In reference to this MSDN page (or any related page on the matter), it states that:
When you change the focus by using the keyboard, focus events occur in the following order:
- Enter
- GotFocus
- Leave
- Validating
- Validated
- LostFocus
However, when you use the mouse to raise events, the order changes!
When you change the focus by using the mouse or by calling the Focus method, focus events occur in the following order:
- Enter
- GotFocus
- LostFocus
- Leave
- Validating
- Validated
Wouldn't this make the chain of events completely different? My interpretation here is that the keyboard chain ensures everything is in working order, then raises the LostFocus
event. Yet, the mouse events seem to raise it before validating for some reason. Why is that?
As noted above:
In the MSDN article you linked worded strong enough? Never use LostFocus, only Leave.
The keyboard navigation must be in this order in order to apply the validations. Those are intended to react to them in order to validate any input strings.

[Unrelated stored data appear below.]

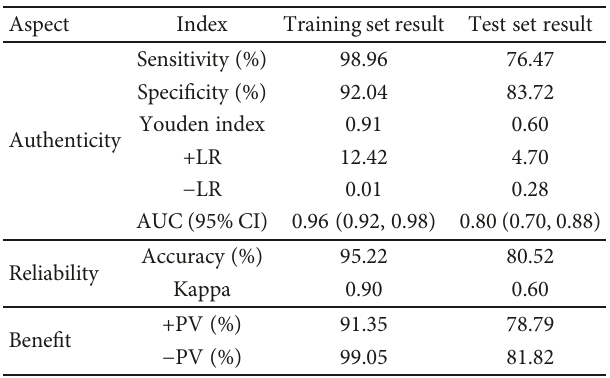
Table 5: Decision tree model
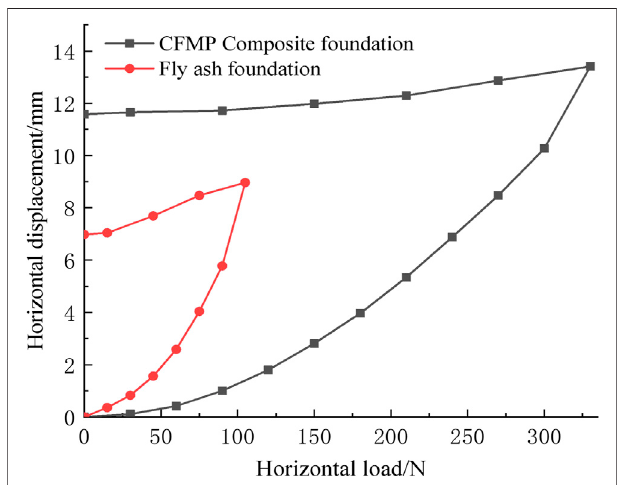
FIGURE 6 | Horizontal static load – displacement curve.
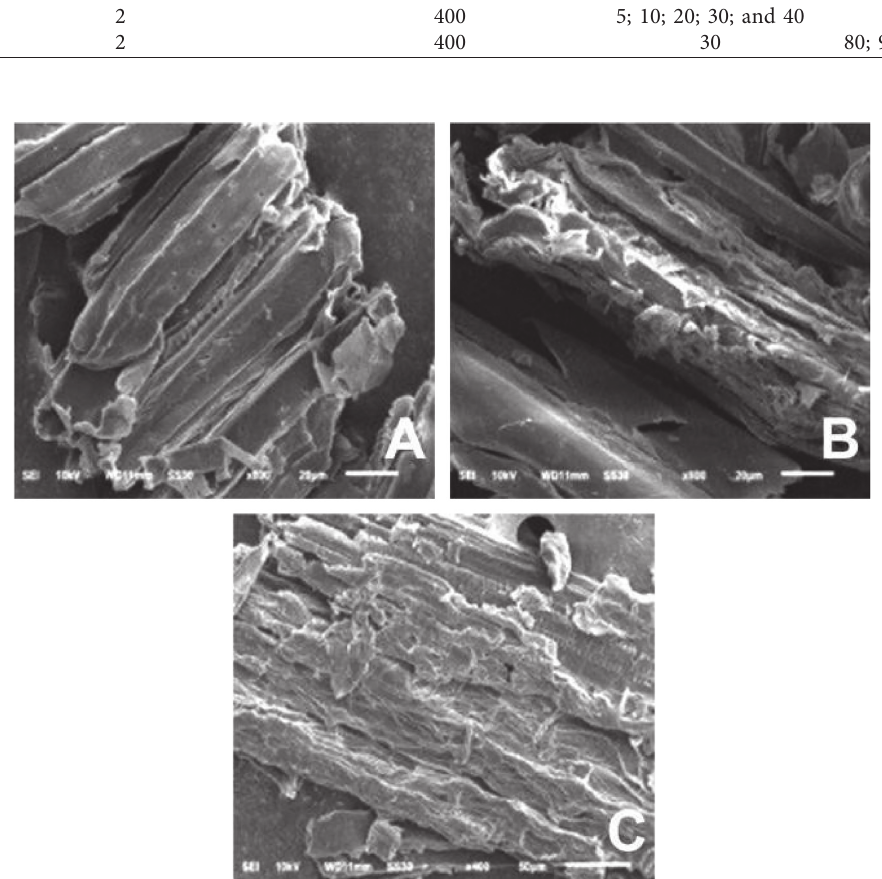
Figure 1: Morphology of the elephant grass powder: (a) before treatment; (b) after delignification process; and (c) after the delignification process followed by acid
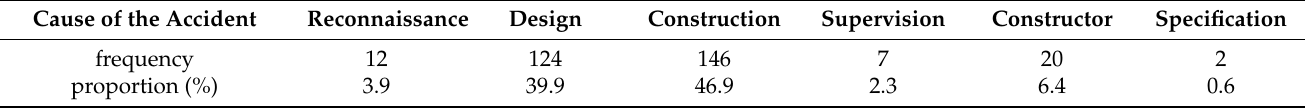
Table 1. Investigation form of causes of foundation pit accidents [1].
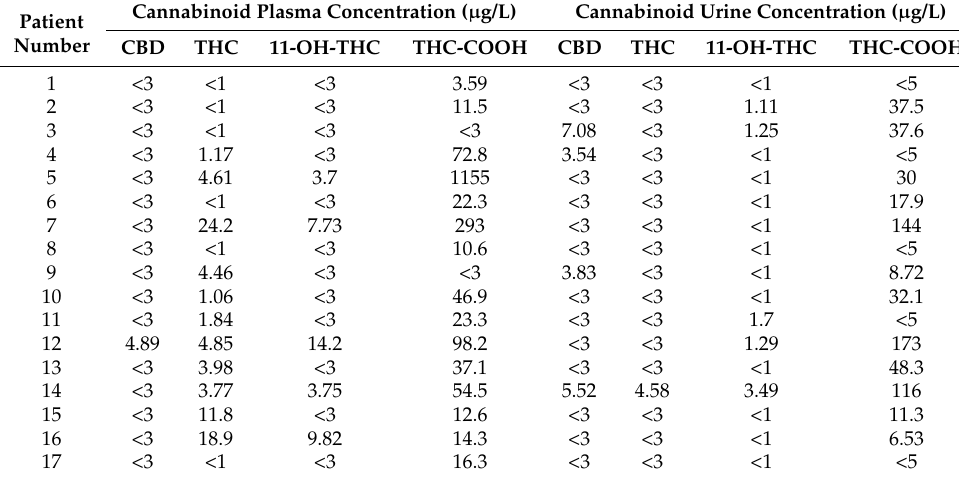
Table 1. Cannabinoid concentrations measured by GC/MS in plasma and urine samples of MS patients. CBD, THC, 11-OH-THC, and THC-COOH were measured by GC/MS in plasma and in non-hydrolyzed urine samples. Plasma or urine samples (1.0 mL) were extracted as described, and CBD, THC, 11-OH-THC, and THC-COOH were determined by GC/MS analysis after silylation with N-methyl-N-(trimethylsilyl)-trifluoroacetamide. Cannabinoid Plasma Concentration ( µ g/L) Cannabinoid Urine Concentration ( µ g/L) Patient Number CBD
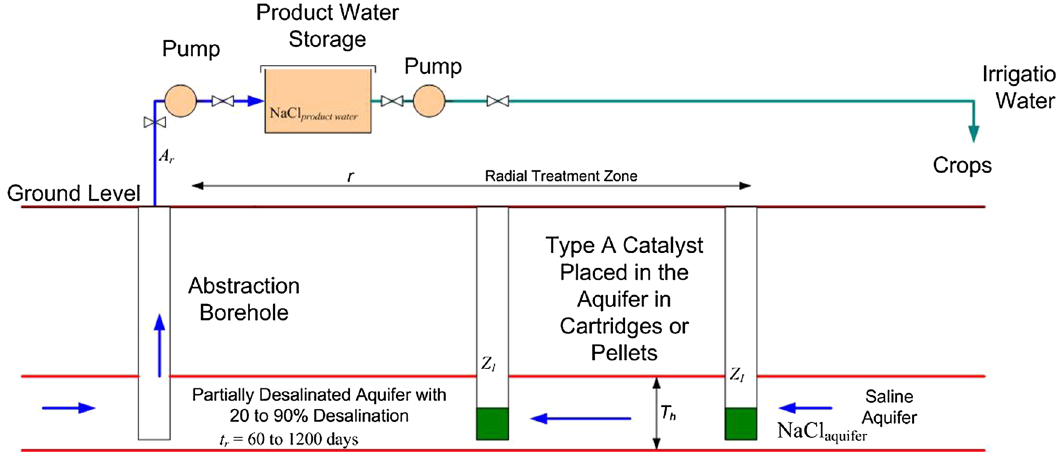
Fig. 12 Process flow diagram for the partial desalination of an aquifer using a Type A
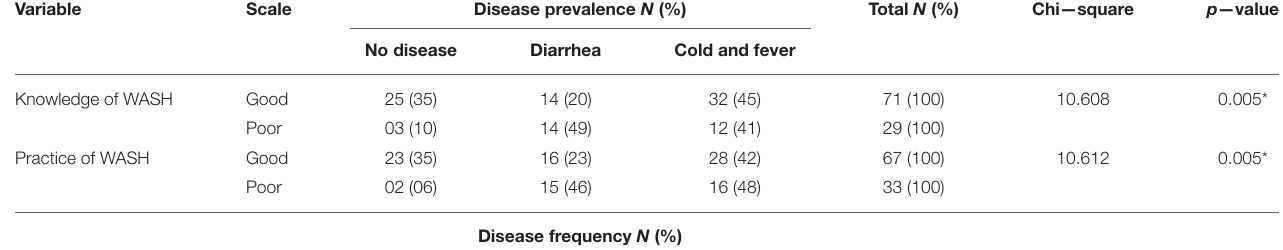
TABLE 2 | Association of children’s prevalence of disease with mother’s WASH knowledge and practice.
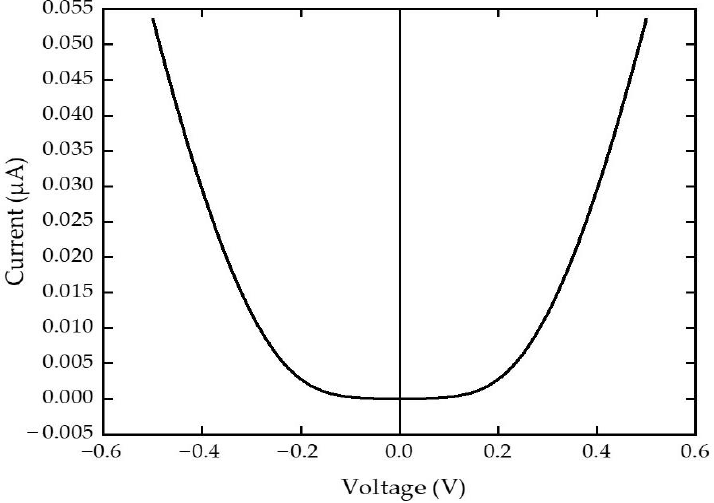
Figure 7. I-V characteristics of the SSD full wave bridge rectifier.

The best example I can think of is the e.Cancel aspect in validation. Using the keyboard for navigation is usually a control to control type of navigation (including child and parent controls). Using the mouse for form navigation does not always result in a control being selected. For example closing a form or simply click outside of the control (i.e. re-positioning the form). It is not always desirable to have the validation occur when a mouse click occurs outside a control. Hope that helps.